*** Opening of Selected passage ***

The thing that muddies the waters is the fact that some of the latest crop of these cars are annoyingly good. The Mercedes-AMG GLC63 is a riot. But buy the proper SUV version instead. The same goes for the Mercedes GLE, the BMW X4, the Audi Q8 and so on. Those manufacturers who bring cars to market without a full SUV equivalent, like Jaguar with its I-Pace or Lamborghini’s Urus, aren’t entirely without culpability. Others? Well, the silhouette of Mitsubishi’s Eclipse Cross isn’t among the most pressing of its faults and if we could track down Aussie owners of the Infiniti QX70, we’d probably have something to say to both of them. Yet strangely many colleagues have no such disdain for the Toyota CH-R.
Read next: BMW X6 review
Then there’s the issue of where do you draw the line with these things. What rear window angle becomes unacceptable? Is the Porsche Macan one of ‘em? How about a Tesla Model X? SUV Coupes are malignantly tainting the vehicular gene pool to the extent that we’re now seeing hatchbacks like the Hyundai I30 Fastback N getting in on the gig.
Upon reflection, one can only assume that the reason people buy these cars is to sit up high, look intimidating and signal to other road users that they otherwise don’t need a big vehicle at all which, by any rational assessment, is not a winning combo of motivations.
The SUV Coupe needs to join celtic band tattoos, Snapchat doggy filters, eating Tide pods and dabbing as fundamentally bad ideas that were briefly a fad. Come on. It’s time.

*** Close of Selected passage ***

### Task requirements
1. In the SUV coupe piece, which car is called "a riot"?
2. Please retype the SUV coupe piece starting with "Upon reflection, one" and going on through "on. It’s time.".
3. Explain why the SUV coupe piece holds that manufacturers such as Jaguar and Lamborghini aren't entirely without culpability.

*** Opening of Record set ***

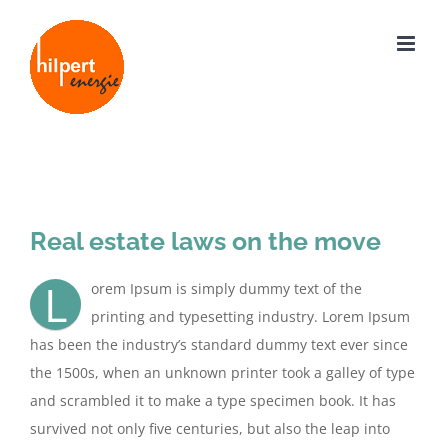
Zum
Inhalt
springen
Zeige
grösseres
Real estate laws on the move
Bild
L
orem Ipsum is simply dummy text of the
printing and typesetting industry. Lorem Ipsum
has been the industry’s standard dummy text ever since
the 1500s, when an unknown printer took a galley of type
and scrambled it to make a type specimen book. It has
survived not only five centuries, but also the leap into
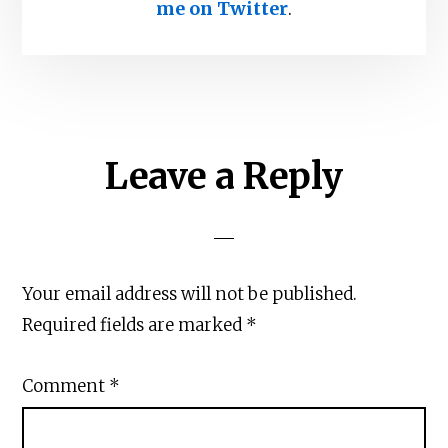
me on Twitter
.
Reader
Leave a Reply
Interactions
Your email address will not be published.
Required fields are marked
*
Comment
*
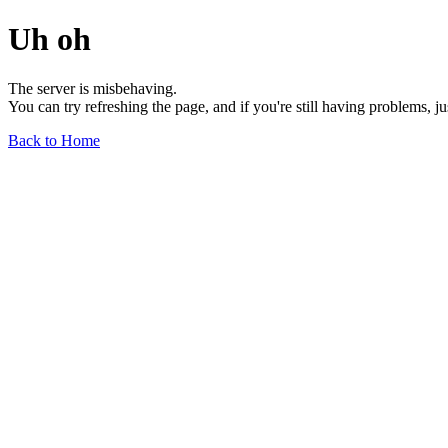
Uh oh
The server is misbehaving.
You can try refreshing the page, and if you're still having problems, j
Back to Home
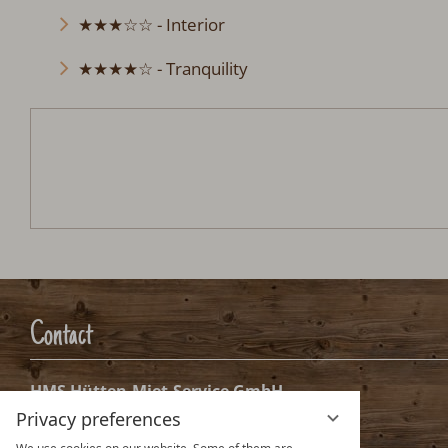
★★★☆☆ - Interior
★★★★☆ - Tranquility
Ferienhütte Tennenbronn im S
Arrival:
no selection
Date
Nights:
0
Arrival date selection
Please select your arrival date.
Privacy preferences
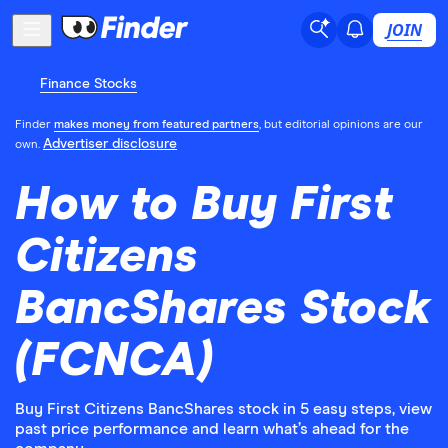
JOIN
Finance Stocks
Finder
makes money from featured partners
, but editorial opinions are our
Advertiser disclosure
own.
How to Buy First
Citizens
BancShares Stock
(FCNCA)
Buy First Citizens BancShares stock in 5 easy steps, view
past price performance and learn what’s ahead for the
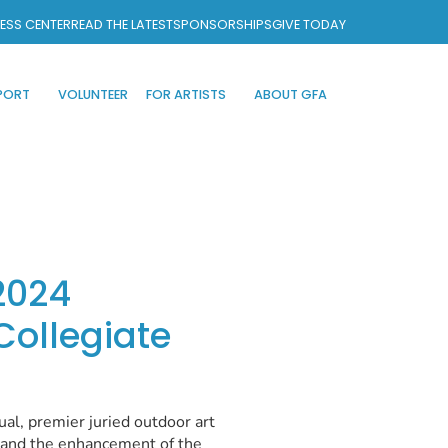
ESS CENTER
READ THE LATEST
SPONSORSHIPS
GIVE TODAY
PORT
VOLUNTEER
FOR ARTISTS
ABOUT GFA
2024
 Collegiate
ual, premier juried outdoor art
s and the enhancement of the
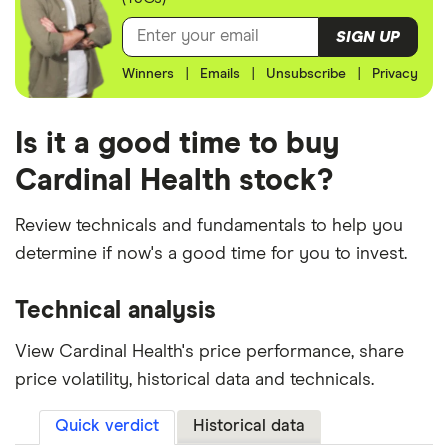
SIGN UP
Winners
|
Emails
|
Unsubscribe
|
Privacy
Is it a good time to buy
Cardinal Health stock?
Review technicals and fundamentals to help you
determine if now's a good time for you to invest.
Technical analysis
View Cardinal Health's price performance, share
price volatility, historical data and technicals.
Quick verdict
Historical data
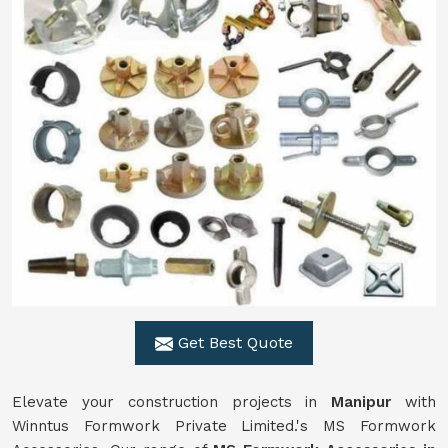
Get Best Quote
Elevate your construction projects in
Manipur
with
Winntus Formwork Private Limited.'s MS Formwork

*** Close of Record set ***

### Task responses
1. The Mercedes-AMG GLC63.

2.
Upon reflection, one can only assume that the reason people buy these cars is to sit up high, look intimidating and signal to other road users that they otherwise don’t need a big vehicle at all which, by any rational assessment, is not a winning combo of motivations.
The SUV Coupe needs to join celtic band tattoos, Snapchat doggy filters, eating Tide pods and dabbing as fundamentally bad ideas that were briefly a fad. Come on. It’s time.

3. They bring cars to market, Jaguar's I-Pace and Lamborghini's Urus, without a full SUV equivalent.